In situations where you are making a call on-behalf-of someone else, for example when making upstream requests inside a request handler, please always instead use the extracted credentials from the request.

router.get('/makes-calls', async (req, res) => {
const { token } = await auth.getPluginRequestToken({
onBehalfOf: await httpAuth.credentials(req),
targetPluginId: 'catalog',
});
});
// make a call using the token

This ensures that the original caller and their associated permissions are properly carried along with the request chain. See the httpAuth service docs for more details.
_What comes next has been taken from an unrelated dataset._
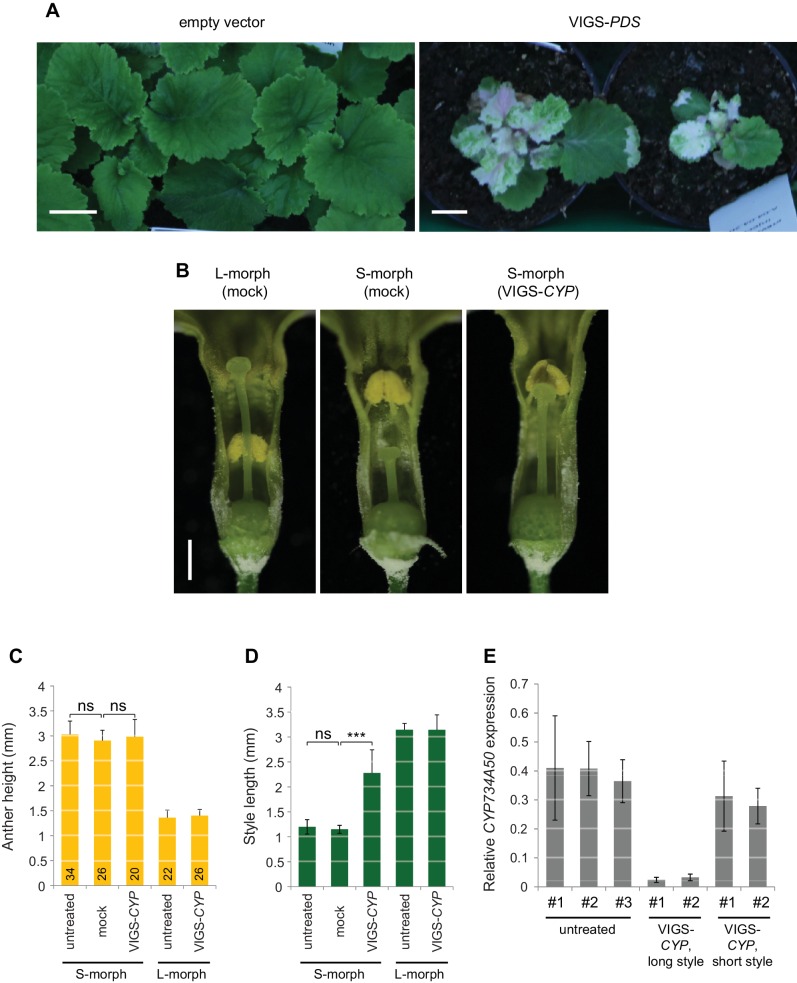
Virus-induced gene silencing in P. forbesii.(A) Phenotypes of P. forbesii seedlings injected with empty TRV-vectors as negative control (left) and with PDS-containing TRV vectors (right) showing bleaching due to silencing of phytoene desaturase (PDS) expression. No phenotypic alteration is seen in the negative control seedlings compared to untreated plants. Scale bar is 1 cm. (B) Flower phenotypes from the indicated treatments. Mock indicates injection of the inflorescence stems with water. (C,D) Anther height (C) and style length (D) of plants from the indicated treatments. Numbers of flowers for stamen and style-length measurements are indicated. Values are mean ± SD. Means of indicated samples were compared using a two-sided t-test assuming unequal variance, followed by Bonferroni correction. ***p<0.001. (E) Expression of CYP734A50 in dissected styles of plants from the indicated treatments and phenotypes as determined by qRT-PCR, normalized to α-TUBULIN. Each sample (#1, #2, etc) is derived from pooling styles of one individual plant. Values are mean ± SD from three technical replicates per sample.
The service to service auth docs contain more details about how to properly use tokens in your HTTP request paths.

Authorizing Tokens

Most plugins should not deal with incoming request tokens directly at all, but rather use httpAuth.credentials instead as part of their request handlers. But in the rare cases where you are holding an incoming token and want to validate it and turn it into a credentials object, you can do so:

const credentials = await auth.authenticate(token);

There is an optional second parameter that you can set to { allowLimitedAccess: true } if you specifically built a plugin that deals with cookie based access, which is rare.

Inspecting Credentials

The auth service also contains facilities for working with credentials objects. For example checking what type of principal (caller type - e.g. user or service) they represent. For example:

if (auth.isPrincipal(credentials, 'user')) {
// In here, the TypeScript type of the credentials object has been properly
// narrowed to `BackstageCredentials<BackstageUserPrincipal>` so you can
// access its specific properties such as `credentials.principal.userEntityRef`.
}

Configuring the service

Note

The auth service is not suitable for having its implementation replaced entirely in your private repo. If you desire additional service auth related features, don't hesitate to file an issue or contribute to the open source features.

For configuring service-to-service access methods, see the auth docs.

The default auth policy requires all requests to be authenticated with either user or service credentials. This can be disabled by setting the backend.auth.dangerouslyDisableDefaultAuthPolicy app-config flag to true. Disabling this check means that the backend will no longer block unauthenticated requests, but instead allow them to pass through to plugins. Do not do this in production unless absolutely necessary.

If permissions are enabled, unauthenticated requests will be treated exactly as such, leaving it to the permission policy to determine what permissions should be allowed for an unauthenticated identity. Note that this will also apply to service-to-service calls between plugins unless you configure credentials for service calls.